▸ **Задание A**:
Сколько жителей насчитывается в трех бедных кварталах Мадрида, судя по отрывку о густоте населения и преступности?
▸ **Задание B**:
Перепишите из отрывка о густоте населения и преступности участок от «Приведенные до сих» до «E, J, F, X, Y).» включительно.

▸ **Выдержка из документа**:
↓↓↓

Подтверждение этому объяснению влияния густоты населения на преступность мы находим и в уголовной статистике: преступность обыкновенно стоит выше там, где гуще население. Так, например, в Саксен-Мейнингенском герцогстве в 1893–97 гг. преступность была выше в округах, где на 1 кв. килом. и на жилое помещение приходилось больше жителей
[317].
Совершенно такое же явление установлено в Мадриде наблюдениями de Quiros и Aguilaniedo. Из 8 кварталов Мадрида три населены беднотой; здесь насчитывается 152.124 жителя, т. е. 2/5 населения всего города. В то время, как в 5 более достаточных кварталах приходится в среднем 38 жителей на дом, в трех бедных кварталах их насчитывается от 52 до 55, и в то же время на эти же кварталы выпадает наибольшее число внебрачных рождений, преступлений и пьянства. За 1895–97 гг. 76.913 человек из этих кварталов появились перед городскими судьями Мадрида.
Приведенные до сих пор цифры относились к общей преступности, без разделения ее на ее типичные формы: преступления против собственности, личности и общественного порядка. В таблицах Schnetzler’a мы находим ответы и на эти интересные вопросы. Так, например, драки распределялись по кварталам следующим образом:
Итак, в квартале С, одном из самых скверных по своим гигиеническим условиям, занимающем предпоследнее место по количеству воздуха, приходящегося на человека, совершается столько же драк, сколько в восьми вместе взятых кварталах, в которых приходится более всего воздуха на каждого жильца (A, N, V, E, J, F, X, Y).

↑↑↑

▸ **Блок данных**:
↓↓↓

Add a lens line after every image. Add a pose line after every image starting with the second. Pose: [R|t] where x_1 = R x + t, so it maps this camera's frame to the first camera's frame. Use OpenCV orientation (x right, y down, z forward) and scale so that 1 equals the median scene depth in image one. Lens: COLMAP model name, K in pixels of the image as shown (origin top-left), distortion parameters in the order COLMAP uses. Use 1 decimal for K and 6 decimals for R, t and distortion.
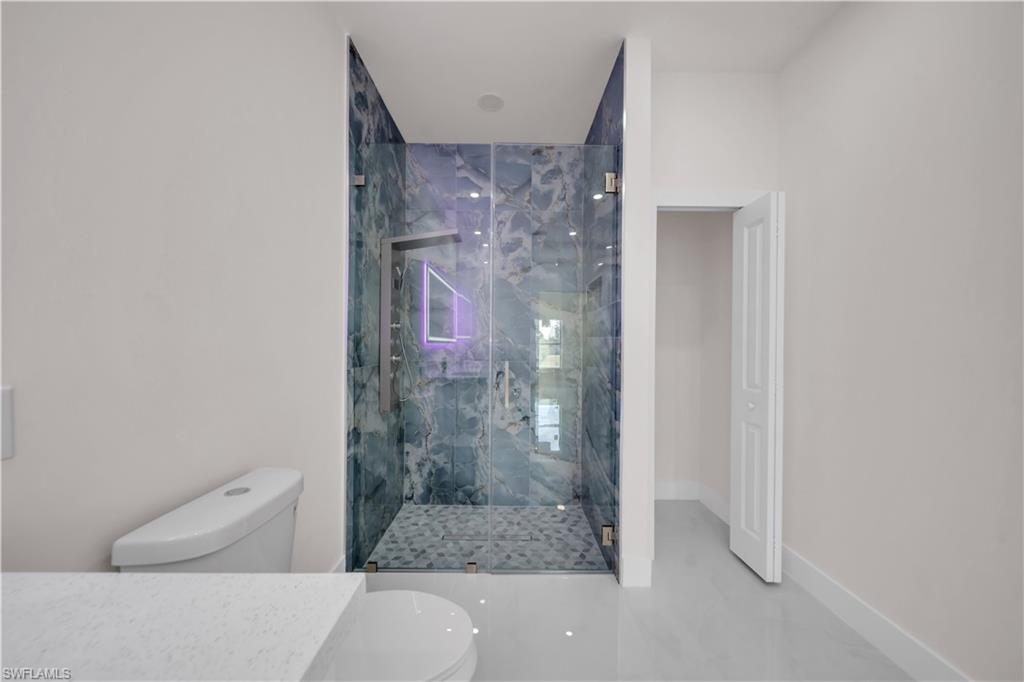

↑↑↑

▸ **Решение A**:
152.124 жителя, то есть 2/5 населения всего города.

▸ **Решение B**:
Приведенные до сих пор цифры относились к общей преступности, без разделения ее на ее типичные формы: преступления против собственности, личности и общественного порядка. В таблицах Schnetzler’a мы находим ответы и на эти интересные вопросы. Так, например, драки распределялись по кварталам следующим образом:
Итак, в квартале С, одном из самых скверных по своим гигиеническим условиям, занимающем предпоследнее место по количеству воздуха, приходящегося на человека, совершается столько же драк, сколько в восьми вместе взятых кварталах, в которых приходится более всего воздуха на каждого жильца (A, N, V, E, J, F, X, Y).